Si vous avez une intelligence très au-dessus de la moyenne, mais alors, vraiment très au-dessus, du genre qui fait que les associations de “surdoués” qui s'la pètent grave avec leur sentiment assez mal fondé de supériorité c'est plutôt des associations de débiles légers pour vous, alors vous avez du connaître des problèmes comme ceux que j'ai pu éprouver dans mon jeune temps: les enfants et les adolescents n'aiment pas les personnes de ce genre, et je dois le dire, les enseignants non plus – moins les enseignants du primaire, par contre dans le secondaire c'est compliqué. Mais de ce que je crois comprendre, le milieu scolaire, en tout cas en France, n'aime pas les personnes “hors-normes”, et peu importe quoi est hors cadre et dans quelle direction.
Vous connaissez probablement la notion aporétique de l'ignorance et de la connaissance, plus on ignore, plus on ignore qu'on ignore, donc plus on croit qu'on sait, plus on connaît, plus on connaît qu'on ne connaît pas, donc plus on sait qu'on sait. Les formules les plus courantes n'ont pas cette forme. C'est comme le libre arbitre, si on se croit libre on réduit son libre arbitre, si on se sait non libre on augmente son libre arbitre. La question centrale est celle de la croyance et de la science: croire c'est ne pas savoir, savoir c'est ne pas croire.

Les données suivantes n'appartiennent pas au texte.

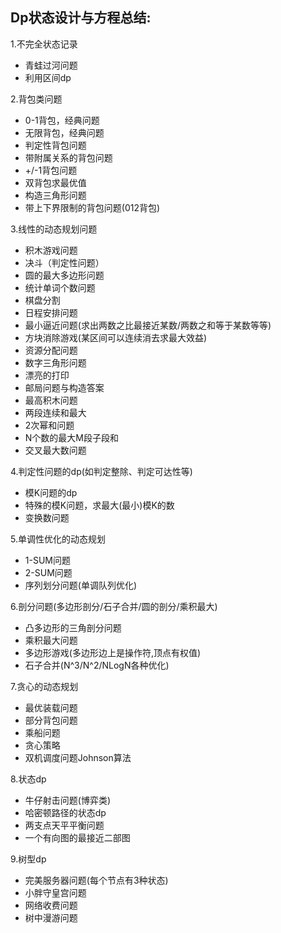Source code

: ## Dp状态设计与方程总结:

1.不完全状态记录 
  - 青蛙过河问题 
  - 利用区间dp
  
2.背包类问题 
  - 0-1背包，经典问题 
  - 无限背包，经典问题 
  - 判定性背包问题 
  - 带附属关系的背包问题 
  - +/-1背包问题 
  - 双背包求最优值 
  - 构造三角形问题 
  - 带上下界限制的背包问题(012背包) 
  
3.线性的动态规划问题 
  - 积木游戏问题 
  - 决斗（判定性问题） 
  - 圆的最大多边形问题 
  - 统计单词个数问题 
  - 棋盘分割 
  - 日程安排问题 
  - 最小逼近问题(求出两数之比最接近某数/两数之和等于某数等等) 
  - 方块消除游戏(某区间可以连续消去求最大效益) 
  - 资源分配问题 
  - 数字三角形问题 
  - 漂亮的打印 
  - 邮局问题与构造答案 
  - 最高积木问题 
  - 两段连续和最大 
  - 2次幂和问题 
  - N个数的最大M段子段和 
  - 交叉最大数问题 
  
4.判定性问题的dp(如判定整除、判定可达性等)     
  - 模K问题的dp 
  - 特殊的模K问题，求最大(最小)模K的数 
  - 变换数问题 
  
5.单调性优化的动态规划 
  - 1-SUM问题 
  - 2-SUM问题 
  - 序列划分问题(单调队列优化) 
  
6.剖分问题(多边形剖分/石子合并/圆的剖分/乘积最大) 
  - 凸多边形的三角剖分问题 
  - 乘积最大问题 
  - 多边形游戏(多边形边上是操作符,顶点有权值) 
  - 石子合并(N^3/N^2/NLogN各种优化) 
  
7.贪心的动态规划 
  - 最优装载问题 
  - 部分背包问题 
  - 乘船问题 
  - 贪心策略 
  - 双机调度问题Johnson算法 
  
8.状态dp 
  - 牛仔射击问题(博弈类) 
  - 哈密顿路径的状态dp 
  - 两支点天平平衡问题 
  - 一个有向图的最接近二部图 
  
9.树型dp 
  - 完美服务器问题(每个节点有3种状态) 
  - 小胖守皇宫问题 
  - 网络收费问题 
  - 树中漫游问题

Donc, Ma Pomme, le Centre du Monde, l'être le plus intelligent de la Terre ou pas loin. Sous un aspect c'est vrai, sous un autre c'est faux. Si on mesure ma supposée intelligence avec un thermomètre à intelligence, probable que je ferai péter le thermomètre, qui n'est pas prévu pour mesurer mon niveau. Et puis? Est-ce que mon “siège de l'intelligence” est “plus haut que celui de tout autre”? Pas vraiment. Pas du tout. Donc, que mesure ce thermomètre? Une sorte de température de l'intelligence: j'ai une intelligence “très chaude”, je suis activement intelligent. Pas toujours, cela dit, parce que l'intelligence est réellement une question de température, l'organe qui permet à l'organisme d'augmenter son niveau d'intelligence active, qu'on peut nommer discernement, est le cerveau. Ce n'est pas “le siège de l'intelligence”, laquelle est dans tous le corps et plus particulièrement en périphérie, qui dans sa totalité est un “organe de sens”, le lieu où l'organisme recueille des sensations provenant de ce qui est extérieur à l'organisme. Les êtres les plus complexes, entre autres les vertébrés mais aussi certains invertébrés, notablement certains mollusques, tels les poulpes, ont des parties de la périphérie plus spécialisées qui recueillent des sensations dans une forme et dans une frange particulières mais dans tous les cas le type de sensations recueillies sont de deux formes, “ondes” et “corpuscules”, et dans tous les cas il y a une transformation de la sensation reçue qui lorsqu'elle est transférée vers l'organe de discernement l'est toujours sous la forme d'un signal électrique discret, discontinu, des “bits”. On peut leur donner divers noms, 0 et 1, OUVERT et FERMÉ, OUI et NON, VRAI et FAUX, etc.On peut aussi les définir comme “positif” et “négatif”, qui désigne la polarité du signal électrique.
Effectivement, le signal est continu, le nerf qui relie un point de sensation au cerveau n'est pas discontinu et “plus ou moins connecté”, il est continu et connecté en permanence, s'il ne l'est plus ce sera définitif. Pas strictement définitif, l'organisme a des capacités plus ou moins importantes de réparation de ce type de rupture, mais certaines ruptures sont irréparables, si on sectionne le nerf optique, il faudra installer une prothèse qui rétablira artificiellement la connexion (pour l'instant ça n'est pas encore possible mais du moins, quand la rupture est très périphérique c'est possible, ces derniers temps des équipes pluridisciplinaires, un peu partout dans le monde, mettent au point des prothèses à base de processeurs et de capteurs “numériques” ou biologiques qui peuvent simuler l'activité de l'iris ou de la pupille ou/et stimuler les capteurs biologiques défaillants).
Etc. Dingue comme c'est compliqué de discuter de choses simples par écrit! Bon ben je laisse tomber. C'est un problème aussi pour soi d'être très (ou trop?) intelligent, on a trop cruellement conscience que “les autres” sont au moins aussi limités que soi.